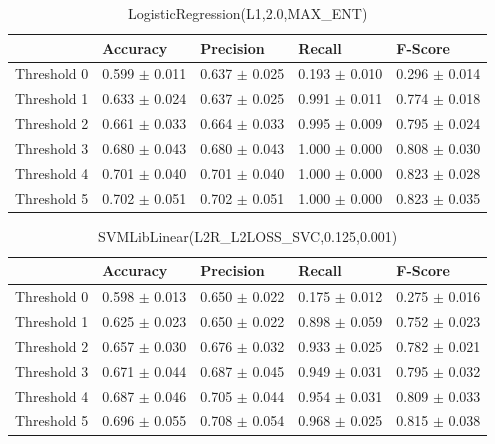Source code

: \begin{table}[h]
	\centering
	\begin{tabular}{|l|l|l|l|l|} %
	\hline
	& Accuracy & Precision & Recall & F-Score \\ \hline
	Threshold 0 & 0.599	\( \pm \) 0.011	& 0.637	\( \pm \) 0.025	& 0.193	\( \pm \) 0.010	& 0.296	\( \pm \) 0.014	\\ \hline
	Threshold 1 & 0.633	\( \pm \) 0.024	& 0.637	\( \pm \) 0.025	& 0.991	\( \pm \) 0.011	& 0.774	\( \pm \) 0.018	\\ \hline
	Threshold 2 & 0.661	\( \pm \) 0.033	& 0.664	\( \pm \) 0.033	& 0.995	\( \pm \) 0.009	& 0.795	\( \pm \) 0.024	\\ \hline
	Threshold 3 & 0.680	\( \pm \) 0.043	& 0.680	\( \pm \) 0.043	& 1.000	\( \pm \) 0.000	& 0.808	\( \pm \) 0.030	\\ \hline
	Threshold 4 & 0.701	\( \pm \) 0.040	& 0.701	\( \pm \) 0.040	& 1.000	\( \pm \) 0.000	& 0.823	\( \pm \) 0.028	\\ \hline
	Threshold 5 & 0.702	\( \pm \) 0.051	& 0.702	\( \pm \) 0.051	& 1.000	\( \pm \) 0.000	& 0.823	\( \pm \) 0.035	\\ \hline
	\end{tabular}
	\caption{LogisticRegression(L1,2.0,MAX\_ENT)}
	\label{tab:revpol}
\end{table}
\begin{table}[h]
	\centering
	\begin{tabular}{|l|l|l|l|l|} %
	\hline
	& Accuracy & Precision & Recall & F-Score \\ \hline
	Threshold 0 & 0.598	\( \pm \) 0.013	& 0.650	\( \pm \) 0.022	& 0.175	\( \pm \) 0.012	& 0.275	\( \pm \) 0.016	\\ \hline
	Threshold 1 & 0.625	\( \pm \) 0.023	& 0.650	\( \pm \) 0.022	& 0.898	\( \pm \) 0.059	& 0.752	\( \pm \) 0.023	\\ \hline
	Threshold 2 & 0.657	\( \pm \) 0.030	& 0.676	\( \pm \) 0.032	& 0.933	\( \pm \) 0.025	& 0.782	\( \pm \) 0.021	\\ \hline
	Threshold 3 & 0.671	\( \pm \) 0.044	& 0.687	\( \pm \) 0.045	& 0.949	\( \pm \) 0.031	& 0.795	\( \pm \) 0.032	\\ \hline
	Threshold 4 & 0.687	\( \pm \) 0.046	& 0.705	\( \pm \) 0.044	& 0.954	\( \pm \) 0.031	& 0.809	\( \pm \) 0.033	\\ \hline
	Threshold 5 & 0.696	\( \pm \) 0.055	& 0.708	\( \pm \) 0.054	& 0.968	\( \pm \) 0.025	& 0.815	\( \pm \) 0.038	\\ \hline
	\end{tabular}
	\caption{SVMLibLinear(L2R\_L2LOSS\_SVC,0.125,0.001)}
	\label{tab:revpol}
\end{table}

· · · · · · ·

# What to work on
When you copy the records above, keep every word exact and drop the pictures.

# Task output
Source code

: \begin{table}[h]
	\centering
	\begin{tabular}{|l|l|l|l|l|} %
	\hline
	& Accuracy & Precision & Recall & F-Score \\ \hline
	Threshold 0 & 0.599	\( \pm \) 0.011	& 0.637	\( \pm \) 0.025	& 0.193	\( \pm \) 0.010	& 0.296	\( \pm \) 0.014	\\ \hline
	Threshold 1 & 0.633	\( \pm \) 0.024	& 0.637	\( \pm \) 0.025	& 0.991	\( \pm \) 0.011	& 0.774	\( \pm \) 0.018	\\ \hline
	Threshold 2 & 0.661	\( \pm \) 0.033	& 0.664	\( \pm \) 0.033	& 0.995	\( \pm \) 0.009	& 0.795	\( \pm \) 0.024	\\ \hline
	Threshold 3 & 0.680	\( \pm \) 0.043	& 0.680	\( \pm \) 0.043	& 1.000	\( \pm \) 0.000	& 0.808	\( \pm \) 0.030	\\ \hline
	Threshold 4 & 0.701	\( \pm \) 0.040	& 0.701	\( \pm \) 0.040	& 1.000	\( \pm \) 0.000	& 0.823	\( \pm \) 0.028	\\ \hline
	Threshold 5 & 0.702	\( \pm \) 0.051	& 0.702	\( \pm \) 0.051	& 1.000	\( \pm \) 0.000	& 0.823	\( \pm \) 0.035	\\ \hline
	\end{tabular}
	\caption{LogisticRegression(L1,2.0,MAX\_ENT)}
	\label{tab:revpol}
\end{table}
\begin{table}[h]
	\centering
	\begin{tabular}{|l|l|l|l|l|} %
	\hline
	& Accuracy & Precision & Recall & F-Score \\ \hline
	Threshold 0 & 0.598	\( \pm \) 0.013	& 0.650	\( \pm \) 0.022	& 0.175	\( \pm \) 0.012	& 0.275	\( \pm \) 0.016	\\ \hline
	Threshold 1 & 0.625	\( \pm \) 0.023	& 0.650	\( \pm \) 0.022	& 0.898	\( \pm \) 0.059	& 0.752	\( \pm \) 0.023	\\ \hline
	Threshold 2 & 0.657	\( \pm \) 0.030	& 0.676	\( \pm \) 0.032	& 0.933	\( \pm \) 0.025	& 0.782	\( \pm \) 0.021	\\ \hline
	Threshold 3 & 0.671	\( \pm \) 0.044	& 0.687	\( \pm \) 0.045	& 0.949	\( \pm \) 0.031	& 0.795	\( \pm \) 0.032	\\ \hline
	Threshold 4 & 0.687	\( \pm \) 0.046	& 0.705	\( \pm \) 0.044	& 0.954	\( \pm \) 0.031	& 0.809	\( \pm \) 0.033	\\ \hline
	Threshold 5 & 0.696	\( \pm \) 0.055	& 0.708	\( \pm \) 0.054	& 0.968	\( \pm \) 0.025	& 0.815	\( \pm \) 0.038	\\ \hline
	\end{tabular}
	\caption{SVMLibLinear(L2R\_L2LOSS\_SVC,0.125,0.001)}
	\label{tab:revpol}
\end{table}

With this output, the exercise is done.